Speaking

I give lectures on these topics:

  • The imagined conflict. On science and God.
    It is widely believed that there is a conflict between natural science and God. I present instead how science and a creator give complementary rather than competing explanations. I also explore topics such as the origin of the universe, the beginning of life, and the origin of human rationality or soul. These are topics that fill many with wonder and stimulate thoughts about where the boundaries of natural science lie.
  • Ten Christian scientists that you meet every day.
    Starting  with your mobile phone waking you up in the morning, I take you on a journey through a typical day where you, probably without knowing it, encounter many of the most important (natural) scientists through history. Suprisingly many of them turn out to be Christians, and that is not only in name due to a general cultural influences. It is clear that the Christian faith meant something personal to them as well, as illustrated in the lecture by quotes from their own writings.
    • Based on upcoming book on "The suprising faith of scientists," 2025.

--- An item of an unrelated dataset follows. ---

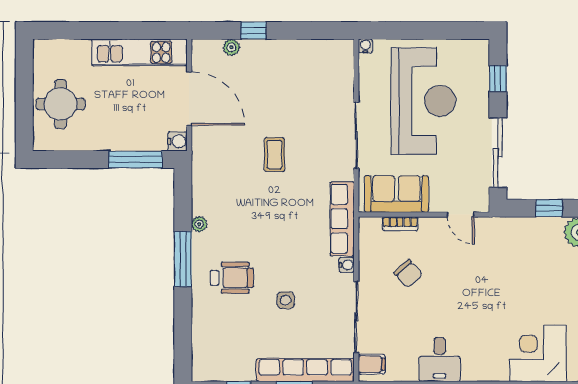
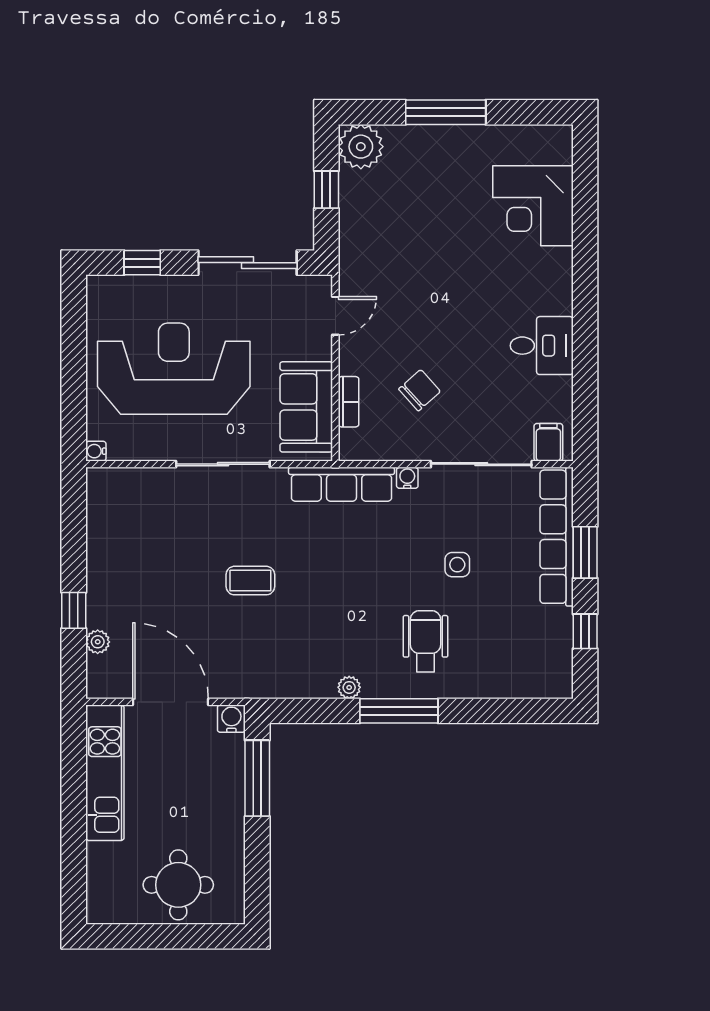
door: (189, 99) -> (171, 702), hinge flipped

  • The roots of mathematics and natural laws: materialism or theism?
    Nobel laureates such as Albert Einstein and Eugene Wigner wondered about the comprehensibility of nature, which they saw as a miracle defying rational explanation. They were particularly struck by how mathematics is so well suited to describe the universe as seen in physics. 17th century scientist Johannes Kepler, on the other hand, had a very good explanation for why that was so. Here I discuss two hypotheses about the origin of mathematics and natural laws and compare them: an impersonal and material universe versus a personal creator and lawgiver.
  • Learning from C S Lewis’ relationship to evolution.
    “In the science, Evolution is a theory about changes: in the Myth, it is a fact about improvements” is what Lewis wrote in the Funeral of a Great Myth in the 1940’s, demonstrating both an acceptance of and a scepticism to the explanatory power of biological evolution. One cannot understand Lewis’ scepticism to explanations for improvements in evolution without considering his reading of Haldane, one of the founders of Neo-Darwinism, and an atheist. Nearly a century later, biologists still state that why the major evolutionary transitions happened defy explanation. These transitions are different from the imprecise term macroevolution, as they occur at an even higher level. They include the origin of life (which strictly speaking is not part of the theory of evolution, but a condition for it), and the transition from primates to human societies with natural language. Biologists seem to deal with this lack of explanation by either 1) accepting it as unexplained by current theory, 2) by a more or less justified trust in a future resolution, or 3) by denying that there is progress at all, often leading to a low view of humans. I argue here that Lewis’ view can still guide us today in expressing awe and wonder over the process of evolution as well as scepticism to the claims of evolutionism that everything has been explained, what Lewis liked to call the Myth.
  • Galileo was right, but so were his adversaries.
    Many like either to attack or to excuse the church for the Galileo affair, believing the myth that this was about science versus religion. However, Galileo knew very well that he did not have a very good case scientifically for the hypothesis that the Earth revolves around the sun. It took several decades after his death before scientists in general started to favor the Copernican model. In Galileo's lifetime, the geo-heliocentric model of Tycho Brahe, ignored by Galileo, had better scientific support. This is hard to understand with a presentist view of history, where the past is understood in light of present knowledge, as many scientists unconsciously do. Upon investigating how scientists at the time reasoned, one finds instead that it is impossible to comprehend the Galileo affair without understanding the importance of Brahe's model.